Parsing Timestamps
In Humio, the time at which an event occurred is stored in the field
@timestamp
. Everything (be it logs or metrics) must
have a @timestamp
and if one is not assigned by the
parser, Humio will automatically assign the current system time to
@timestamp
.
All events automatically include the @ingesttimestamp
field, which identifies the timestamp when the line was parsed and added
to Humio. Due to the latency between production of the original log,
shipping of the log to Humio, and then ingesting, there will be small
differences between the @ingesttimestamp
and
@timestamp
values.
Methods
The most important job for a parser is to assign timestamps to events.
The @timestamp
field must be formatted as Unix Time
in milliseconds, for example 1542400149000
for
11/16/2018 @ 8:29pm (UTC)
.
The problem is that most incoming data will contain the timestamp in some other, more human-readable format, such as ISO 8601.

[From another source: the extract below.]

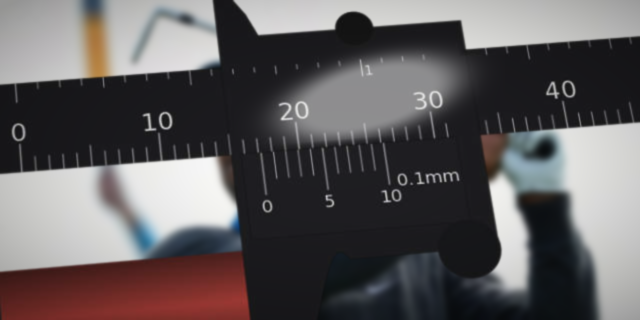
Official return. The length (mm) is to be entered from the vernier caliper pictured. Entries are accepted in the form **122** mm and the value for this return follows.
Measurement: **17.2** mm
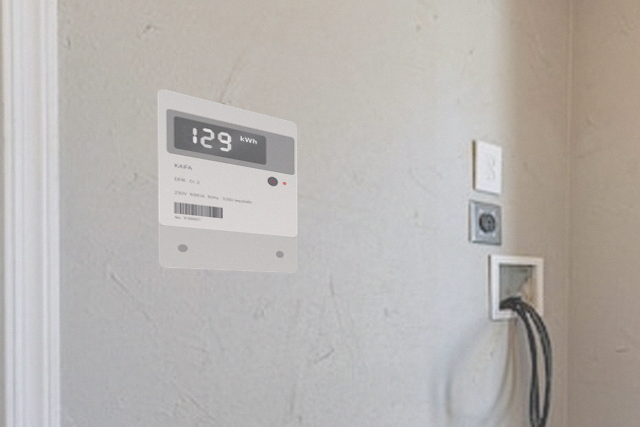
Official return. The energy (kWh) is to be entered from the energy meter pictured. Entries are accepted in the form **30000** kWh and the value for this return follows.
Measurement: **129** kWh
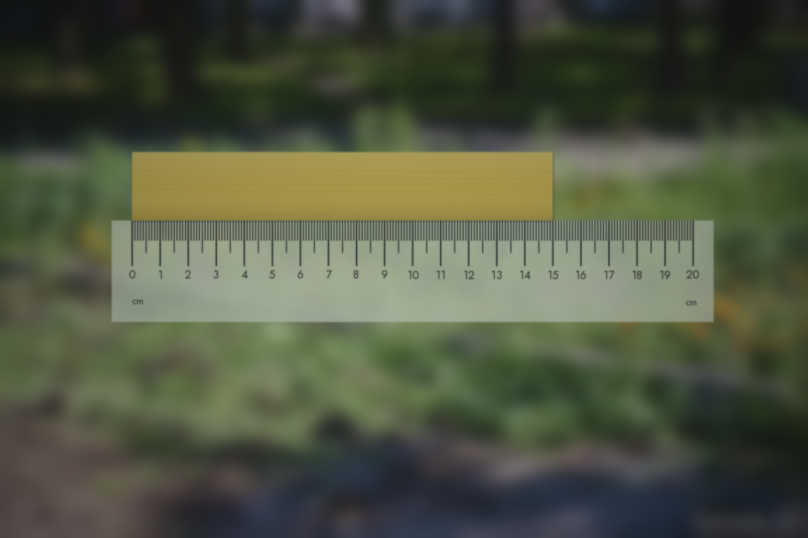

That is why most parsers will take a formatted timestamp from the input
event and convert it to Unix Time using either the
parseTimestamp()
function, when the format is
known, or the findTimestamp()
function, for
guessing the timestamp.
The parseTimestamp()
function parses a timestamps
in a field and with a given format. It is useful if the timestamp format
and placement in the log line are known, and are the same for all log
lines that are parsed with the same parser.
The findTimestamp()
function tries to find a
timestamp in the first part of the log line using heuristics. It is
useful if the timestamp format or placement in the log line are not
known, or the format or placement are not the same for all log lines
that are parsed with the same parser.
Here is an example parser using parseTimestamp()
for the following JSON data:
{ "ts": "11/16/2018 @ 8:29pm (UTC)", "eventType": "login", "username": "monkey" }
parseJson() | parseTimestamp("MM/dd/yyyy @ h:mma (z)", field=ts)
Getting the timestamp format exactly right for
parseTimestamp()
is important and can be difficult.
For details on how to define the timestamp format, see
Java's
DateTimeFormatter documentation. Alternatively, the
findTimestamp()
function can be used.
The default timestamp format used by
parseTimestamp()
is
ISO 8601, or
yyyy-MM-dd'T'HH:mm:ss[.SSS]XXX
.
Here is an example parser using findTimestamp()
:
kvParse() | findTimestamp()
Note that the order of the two functions does not matter.
Sub-Millisecond Precision of Timestamps
If your events have timestamps with precision better than milliseconds
then you should set the field @timestamp.nanos
to
the number of nanoseconds within the millisecond, thus a value in the
range [ 0 ; 999,999 ]
. Both of the
parseTimestamp()
and
findTimestamp()
functions do that for you if the
format applied includes sub-millisecond precision that match the input
in the event.
The format()
function allows including the extra
precision when formatting the timestamp for display if specified in
the format string.
Timezones
Since Humio stores timestamps in Unix Time, the timezone present on the
input (if any) is stored in a separate field called
@timezone
.
In most cases this field will have the value Z (UTC).
Dealing with a missing timezone
For the parseTimestamp()
function, either the
timestamp format must contain a timezone, or a timezone must be passed
as an argument.
You can do this by specifying the timezone
parameter to the parseTimestamp()
function. For
example, consider this input event:
{ "ts": "2018/11/01 14:31:10", "server": "web01", "message": "Out of memory" }
You'll notice that there is no zone information in the timestamp. We can set it explicitly like so:
parseJson() | parseTimestamp("yyyy/MM/dd HH:mm:ss", timezone="Europe/Paris", field=ts)
See the query function documentation for
parseTimestamp()
for more options for setting the
timezone.
It is also possible to give a timezone
parameter to
the findTimestamp()
function, which will be used
for timestamps that do not contain timezone information like so:
kvParse() | findTimestamp(timezone="America/New_York")
If no timezone is supplied, timestamps without a timezone will not be parsed.